Brother Henry O. Studley (1838-1925) built this magnificent wall-hung chest while employed by the Poole Piano Company of Quincy, Massachusetts. In an oak clamshell box adorned with rosewood, ebony, pearl and ivory, Studley kept both tools he made and a collection of the finest hand tools made prior to 1900, including a complete set of woodworking tools as well as machinist and stonemasonry tools. To pack the 300-plus tools into a case only 19 1/2 inches wide, 39 inches long and 9 1/2 inches deep, Studley devised a jigsaw puzzle arrangement of flip-up trays, fold-out layers and hidden compartments. 
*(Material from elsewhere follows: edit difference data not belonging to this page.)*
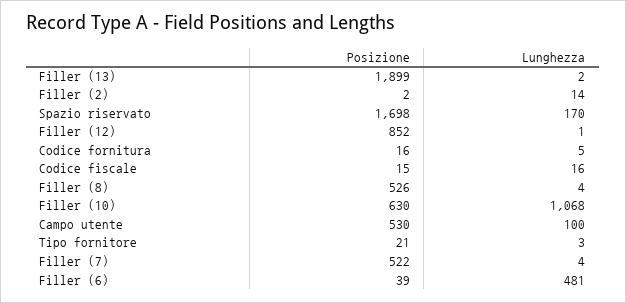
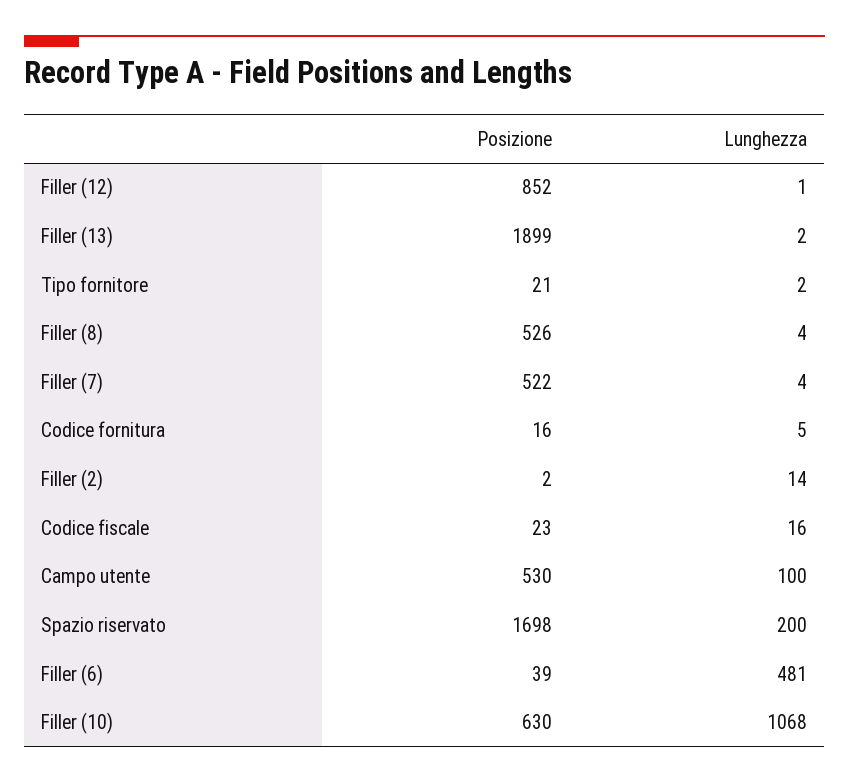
  {
    "Posizione": {
      "Filler (13)": 1899,
      "Filler (2)": 2,
      "Spazio riservato": 1698,
      "Filler (12)": 852,
      "Codice fornitura": 16,
-     "Codice fiscale": 15,
+     "Codice fiscale": 23,
      "Filler (8)": 526,
      "Filler (10)": 630,
      "Campo utente": 530,
      "Tipo fornitore": 21,
      "Filler (7)": 522,
      "Filler (6)": 39
    },
    "Lunghezza": {
      "Filler (13)": 2,
      "Filler (2)": 14,
-     "Spazio riservato": 170,
+     "Spazio riservato": 200,
      "Filler (12)": 1,
      "Codice fornitura": 5,
      "Codice fiscale": 16,
      "Filler (8)": 4,
      "Filler (10)": 1068,
      "Campo utente": 100,
-     "Tipo fornitore": 3,
+     "Tipo fornitore": 2,
      "Filler (7)": 4,
      "Filler (6)": 481
    }
  }

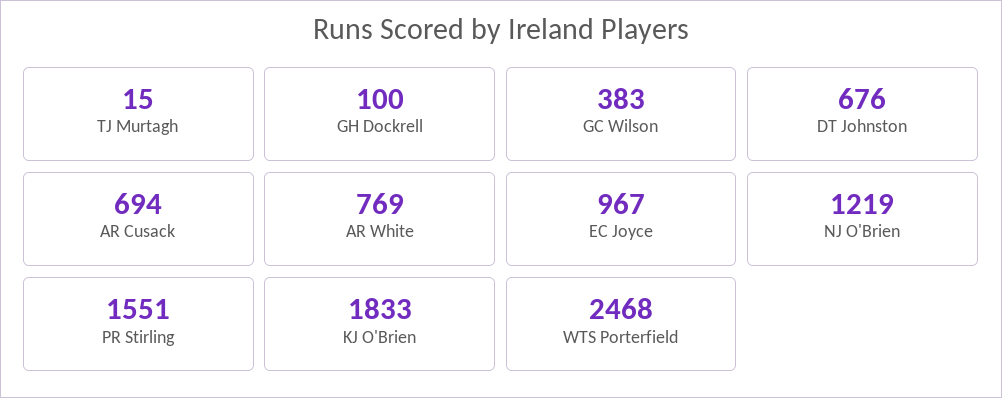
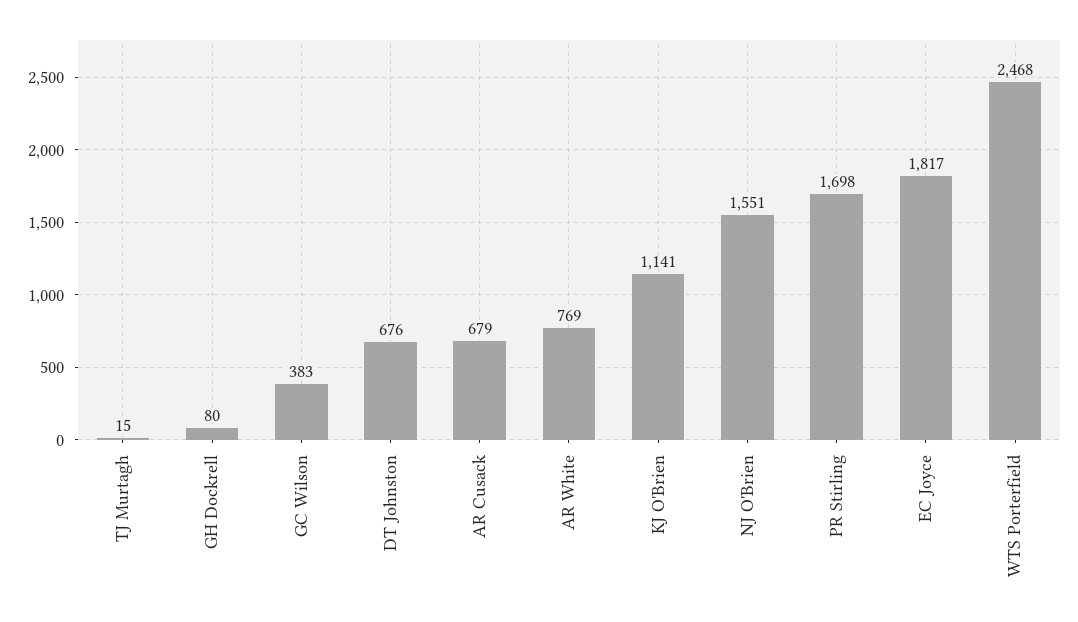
  {
    "TJ Murtagh": 15,
-   "GH Dockrell": 100,
+   "GH Dockrell": 80,
    "GC Wilson": 383,
    "DT Johnston": 676,
-   "AR Cusack": 694,
+   "AR Cusack": 679,
    "AR White": 769,
-   "EC Joyce": 967,
+   "EC Joyce": 1817,
-   "NJ O'Brien": 1219,
+   "NJ O'Brien": 1551,
-   "PR Stirling": 1551,
+   "PR Stirling": 1698,
-   "KJ O'Brien": 1833,
+   "KJ O'Brien": 1141,
    "WTS Porterfield": 2468
  }

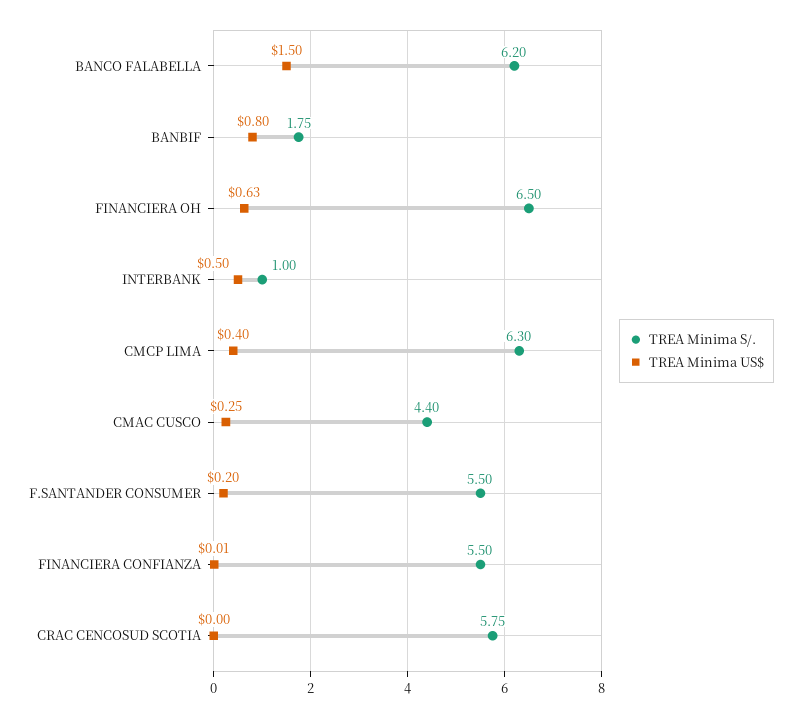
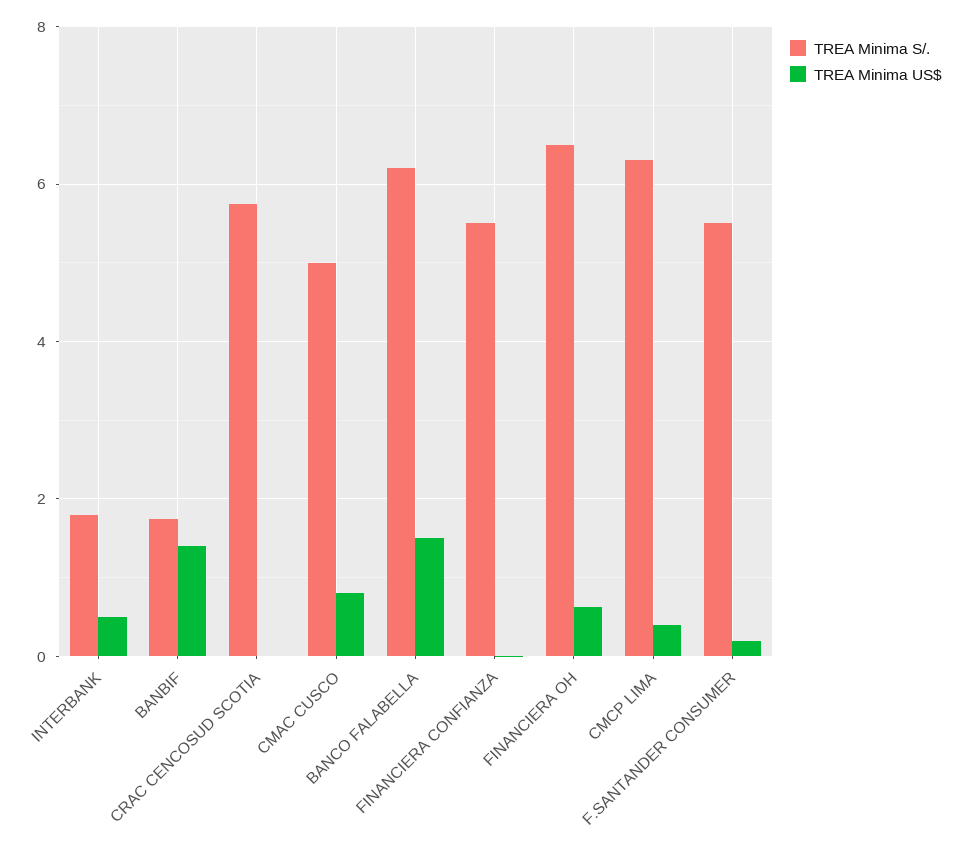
  {
    "TREA Minima S/.": {
      "BANCO FALABELLA": 6.2,
      "BANBIF": 1.75,
      "FINANCIERA OH": 6.5,
-     "INTERBANK": 1,
+     "INTERBANK": 1.8,
      "CMCP LIMA": 6.3,
-     "CMAC CUSCO": 4.4,
+     "CMAC CUSCO": 5,
      "F.SANTANDER CONSUMER": 5.5,
      "FINANCIERA CONFIANZA": 5.5,
      "CRAC CENCOSUD SCOTIA": 5.75
    },
    "TREA Minima US$": {
      "BANCO FALABELLA": 1.5,
-     "BANBIF": 0.8,
+     "BANBIF": 1.4,
      "FINANCIERA OH": 0.63,
      "INTERBANK": 0.5,
      "CMCP LIMA": 0.4,
-     "CMAC CUSCO": 0.25,
+     "CMAC CUSCO": 0.8,
      "F.SANTANDER CONSUMER": 0.2,
      "FINANCIERA CONFIANZA": 0.01,
      "CRAC CENCOSUD SCOTIA": 0
    }
  }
Source: Woodworking Magazine


----------



## Ripcord22A (Aug 30, 2016)

That is Amazing!


----------



## Bloke (Aug 30, 2016)

Blake Bowden said:


> View attachment 5212
> 
> Brother Henry O. Studley (1838-1925) built this magnificent wall-hung chest while employed by the Poole Piano Company of Quincy, Massachusetts. In an oak clamshell box adorned with rosewood, ebony, pearl and ivory, Studley kept both tools he made and a collection of the finest hand tools made prior to 1900, including a complete set of woodworking tools as well as machinist and stonemasonry tools. To pack the 300-plus tools into a case only 19 1/2 inches wide, 39 inches long and 9 1/2 inches deep, Studley devised a jigsaw puzzle arrangement of flip-up trays, fold-out layers and hidden compartments.
> 
> Source: Woodworking Magazine



I knew exactly what this thread was about but had to come in hoping there would be a picture of it to refresh my memory...... it's awesome and I've always loved that piece of kit


----------



## Blake Bowden (Aug 30, 2016)




----------



## Bloke (Aug 31, 2016)

Watched the video.... it is an amazing piece of art.... which I completely understand; I have something similar (in concept) for my chisels; so they are kept together as a set. It will be the same for him, to make sure his set of tools never got split up or in the back of a shed...


----------



## Warrior1256 (Sep 8, 2016)

VERY nice.


----------



## Bloke (Sep 25, 2016)

Blake Bowden said:


>



There is a shorter one here... not mention of Freemasonry... but we will see it front and centre..


----------